Due to the increasing amount of recycled paper in the production stages, the quality of cellulose fibres decreases and consequently there is a reduction in the mechanical properties of the finished product. With a view to sustainability and ecological transition, the use of additives and auxiliaries derived from starch makes it possible to compensate for this, thus allowing an increase in the proportion of pulp in production.

Furthermore, in addition to the trends in functionalised papers for food use, even in so-called luxury packaging, the focus is increasingly shifting in the direction of products with a high renewability content, while retaining the special quality and customisation characteristics of this specific packaging sector.

Can chemistry for paper also help the paper industry to meet the challenge of rising energy costs?

Like other sectors, the paper industry is also hard hit by the energy increases of recent months. Like other sectors, the paper industry is also hard hit by the energy increases of recent months. The challenge for companies supplying additives and auxiliaries to paper mills is to continue to offer efficient products that allow the paper mill to reduce CO2 emissions and also to search for new ingredients that can drastically reduce the amount of energy needed to dry paperboard. 
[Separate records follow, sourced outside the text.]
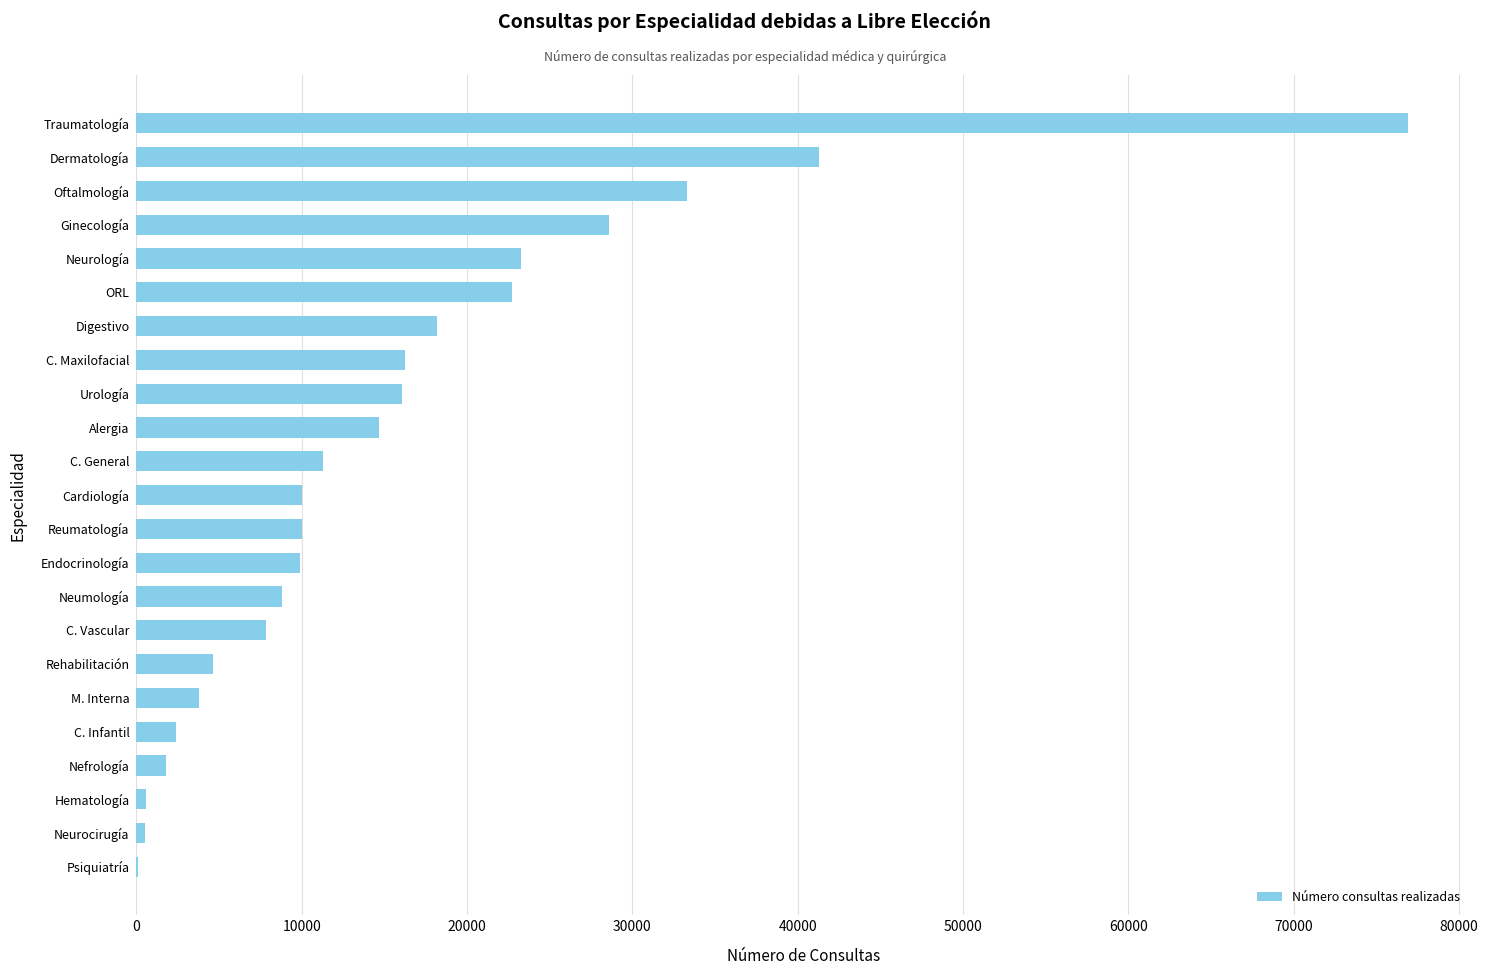

How many distinct data groups are displayed?

1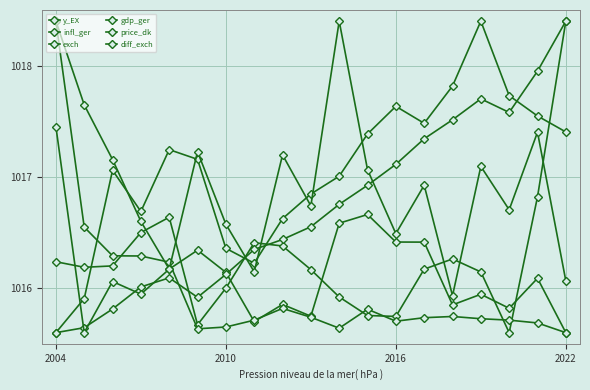

Where do exch and y_EX first cross each other?

2016 and 2022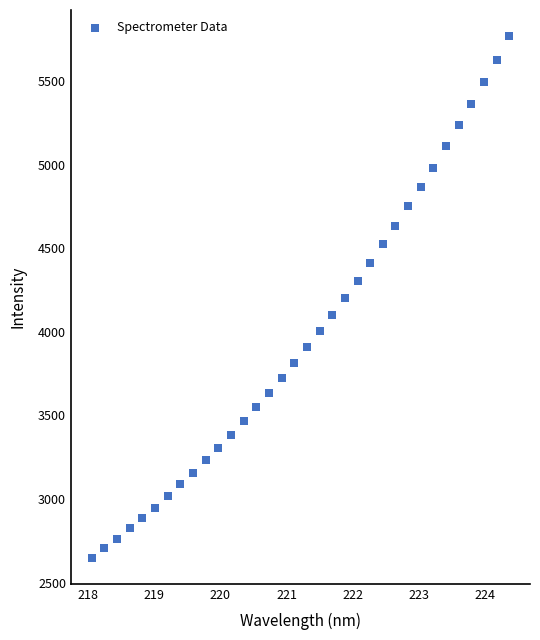

What is the range of Y values (max minus min)?

3118.9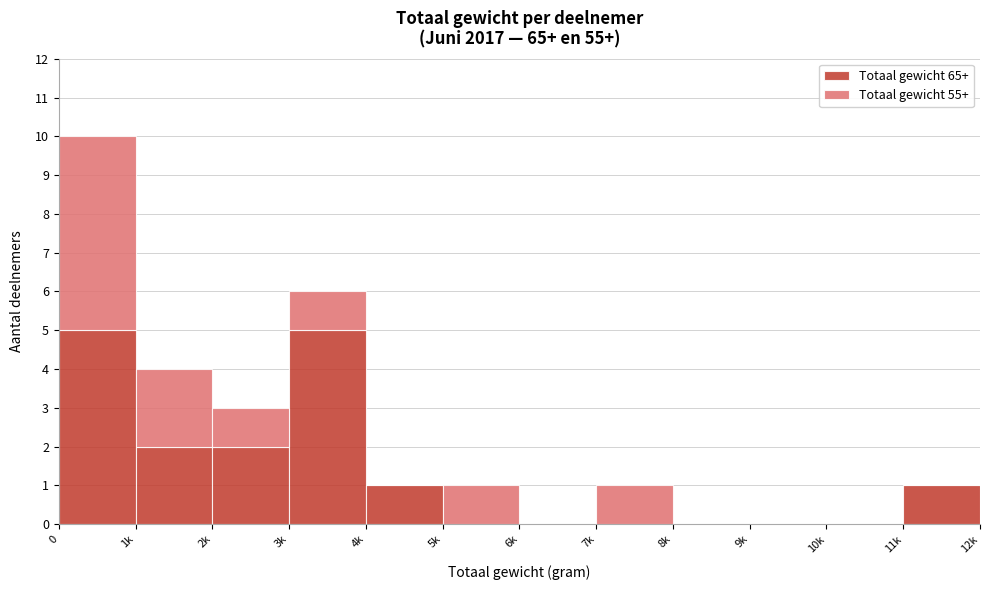

Reading left to right, what are the values for Totaal gewicht 65+?

0=5	1k=2	2k=2	3k=5	4k=1	5k=0	6k=0	7k=0	8k=0	9k=0	10k=0	11k=1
What market or technological trends will characterise the future of paper chemistry?

In the light of EU strategies, recently approved or under discussion (Chemical Strategy for Sustainability, European Green Deal, Sustainability by Design, Strategy on Plastics and Packaging), and given the rapid transition from plastic to paper-based packaging, solutions will have to be found to support any changes resulting both from company choices in the supply chain and from the guidelines dictated by the EU legislator.

Generally speaking, the research and development trends that will define the future of the sector are linked to the development of products (auxiliaries or additives) that will allow the paper mill to reduce CO2 emissions, enable the production of finished articles in line with European Strategies (e.g. barrier papers for food use) and the development of products with an LCA/Carbon footprint increasingly aimed at all-round sustainability.